Download or read book Crimes Unspoken written by Miriam Gebhardt and published by John Wiley & Sons. This book was released on 2016-12-20 with total page 198 pages. Available in PDF, EPUB and Kindle. Book excerpt: The soldiers who occupied Germany after the Second World War were not only liberators: they also brought with them a new threat, as women throughout the country became victims of sexual violence. In this disturbing and carefully researched book, the historian Miriam Gebhardt reveals for the first time the scale of this human tragedy, which continued long after the hostilities had ended.

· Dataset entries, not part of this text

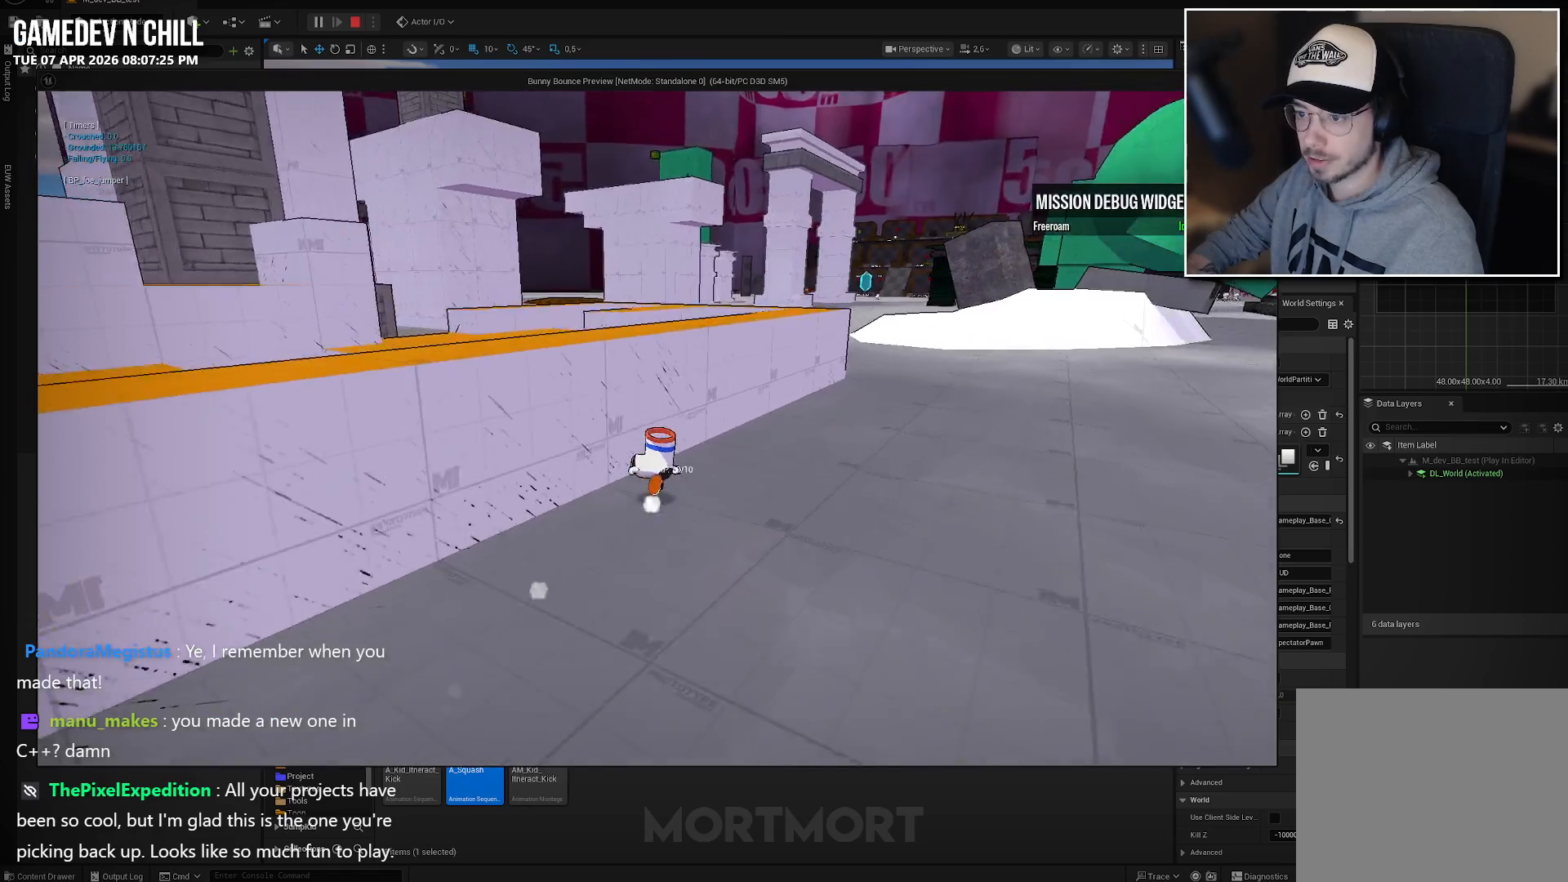
{"buttons": [], "left_stick": "up", "right_stick": "center", "events": []}
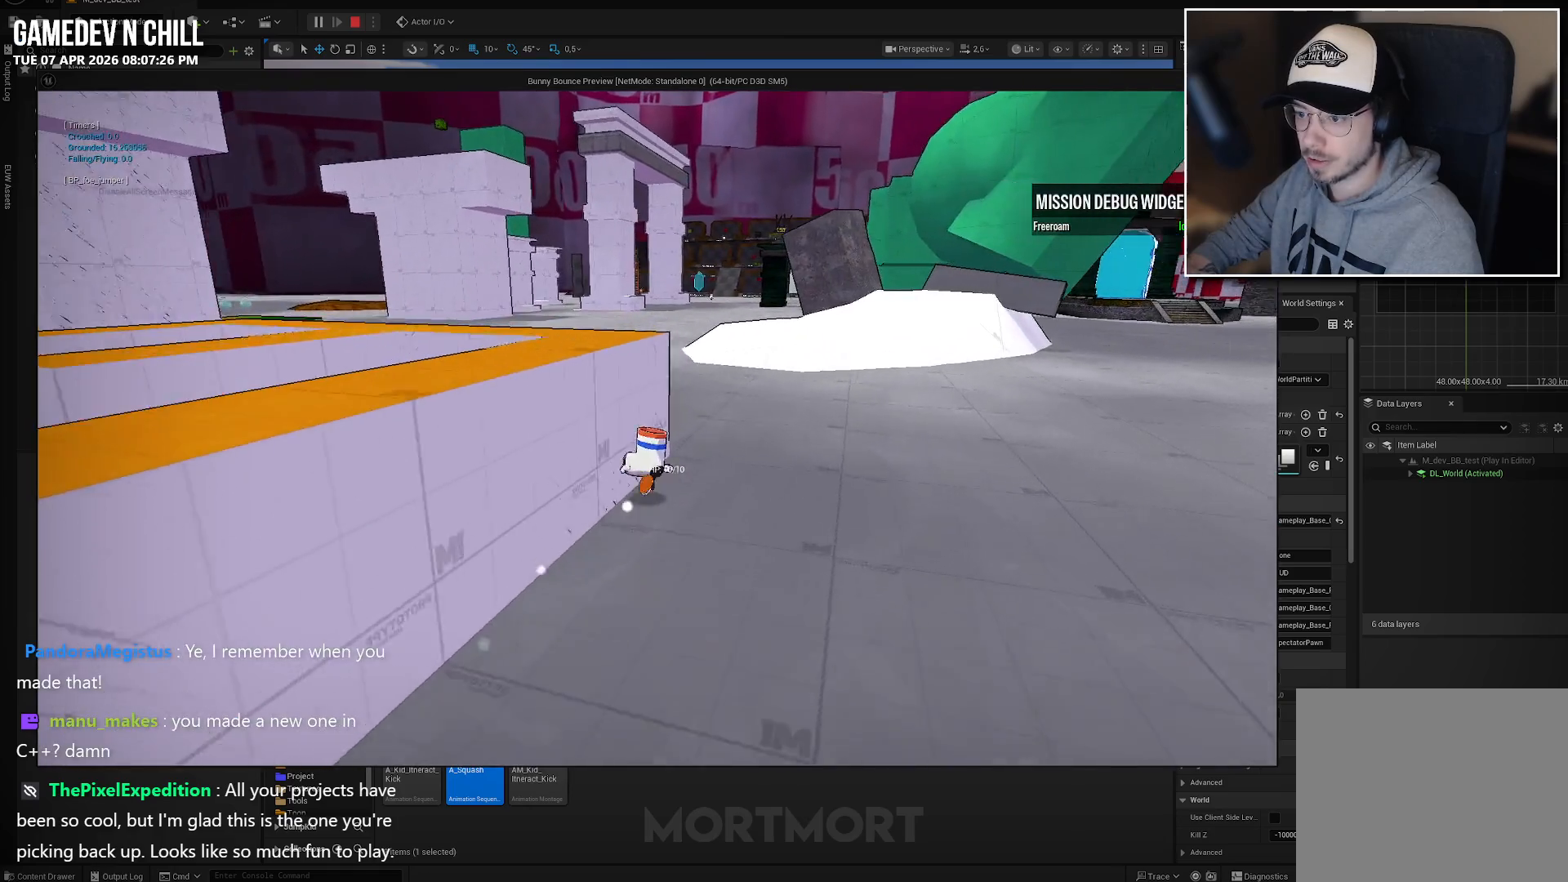
{"buttons": [], "left_stick": "up-left", "right_stick": "center", "events": [[167, "left_stick", "up-left"]]}
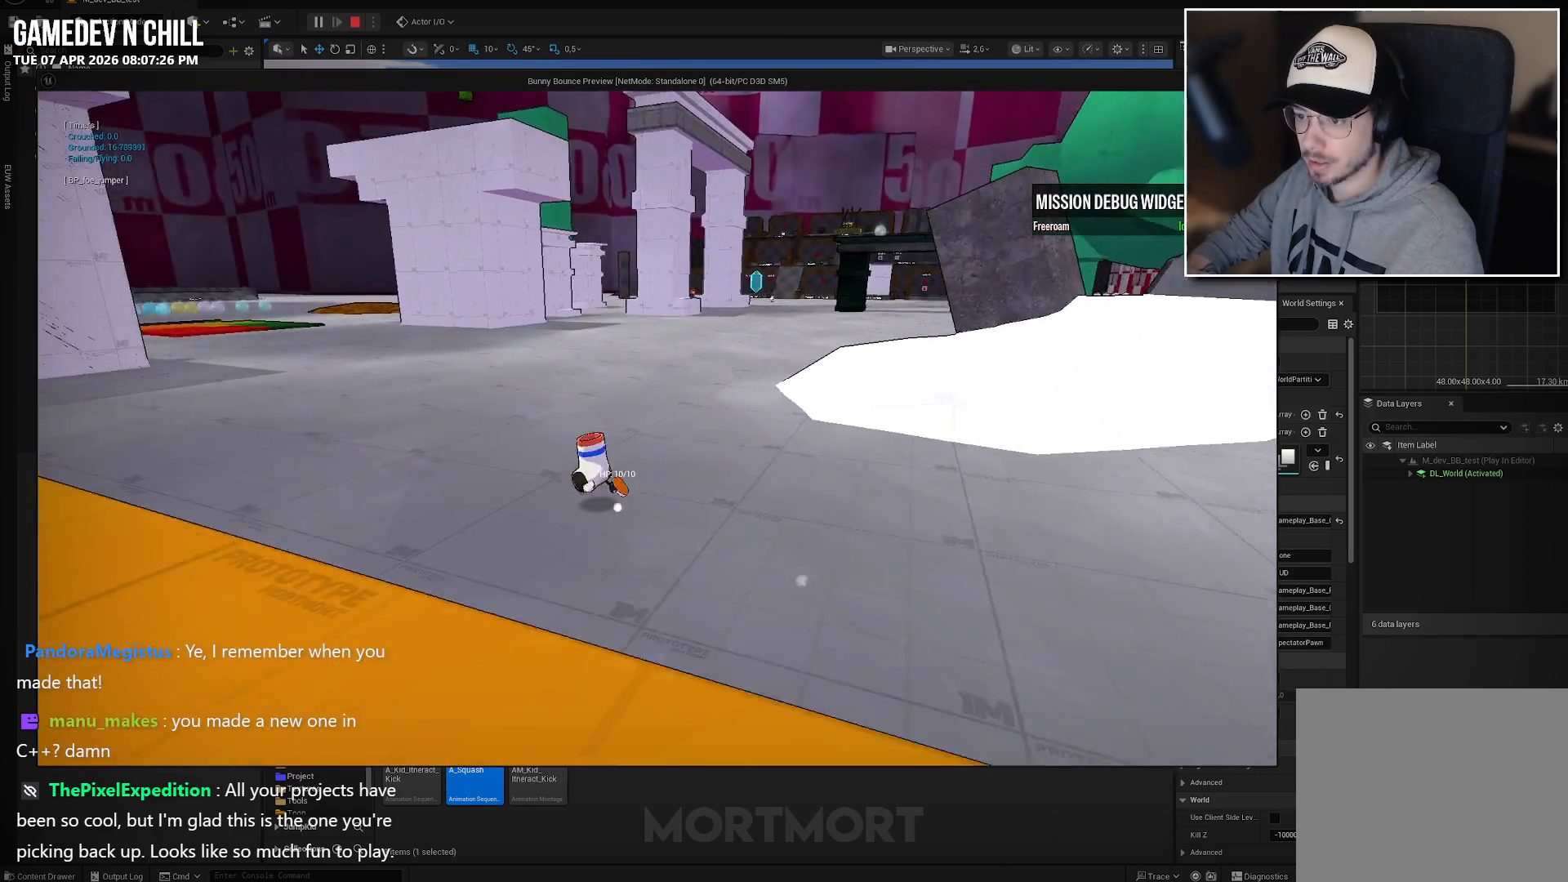
{"buttons": [], "left_stick": "up-left", "right_stick": "center", "events": [[333, "left_stick", "left"], [483, "left_stick", "up-left"]]}
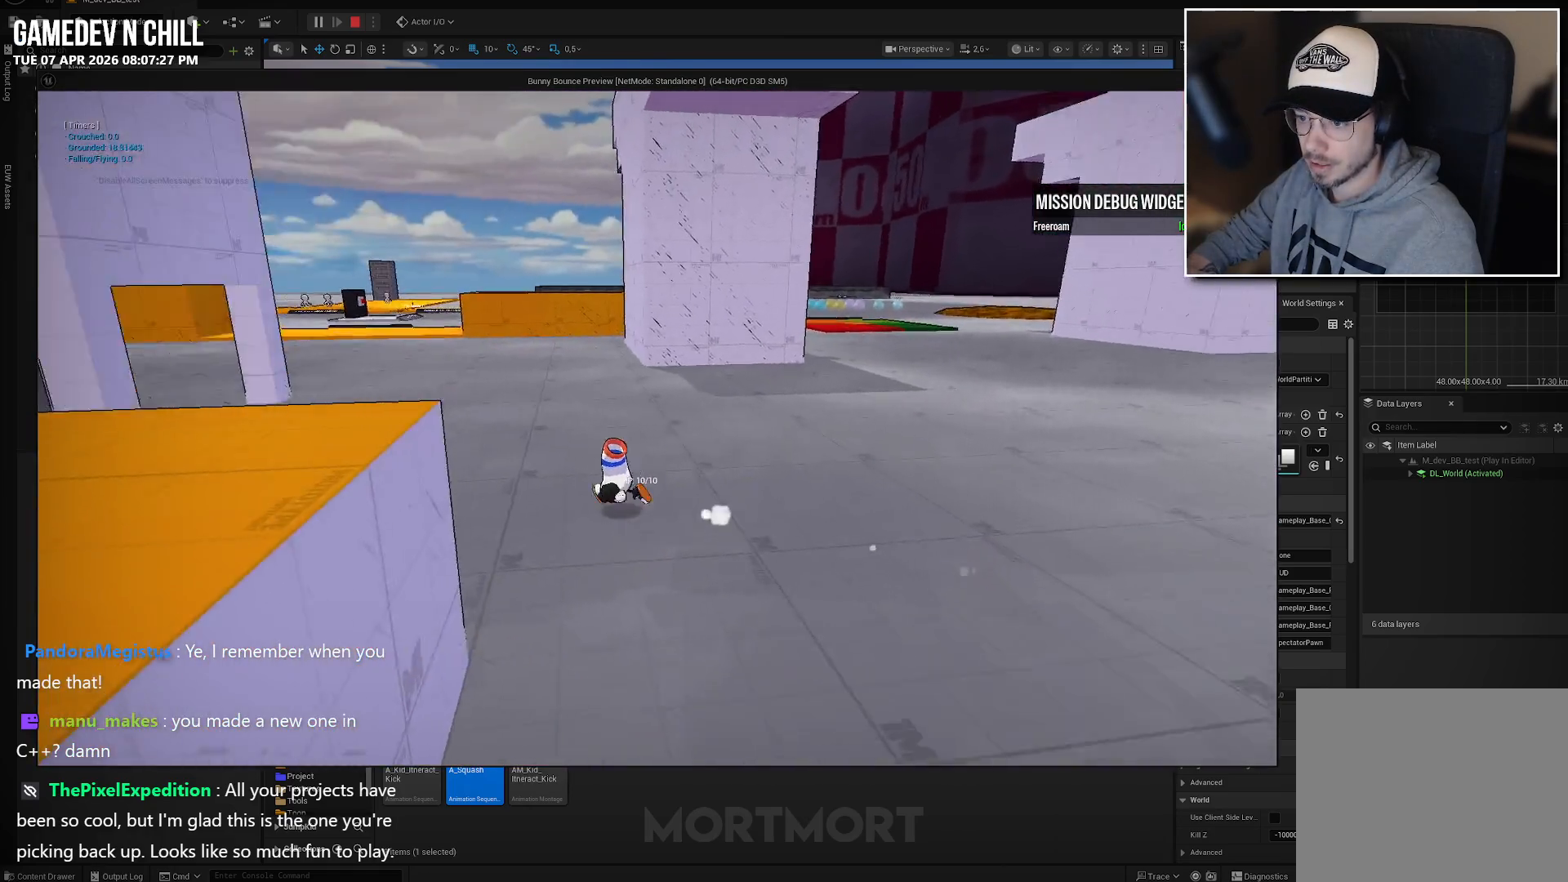
{"buttons": [], "left_stick": "up-left", "right_stick": "center", "events": []}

Discussion in recent years of the rape of German women committed at the end of the war has focused almost exclusively on the crimes committed by Soviet soldiers, but Gebhardt shows that this picture is misleading. Crimes were committed as much by the Western Allies – American, French and British – as by the members of the Red Army. Nor was the suffering limited to the immediate aftermath of the war. Gebhardt powerfully recounts how raped women continued to be the victims of doctors, who arbitrarily granted or refused abortions, welfare workers, who put pregnant women in homes, and wider society, which even today prefers to ignore these crimes. Crimes Unspoken is the first historical account to expose the true extent of sexual violence in Germany at the end of the war, offering valuable new insight into a key period of 20th century history.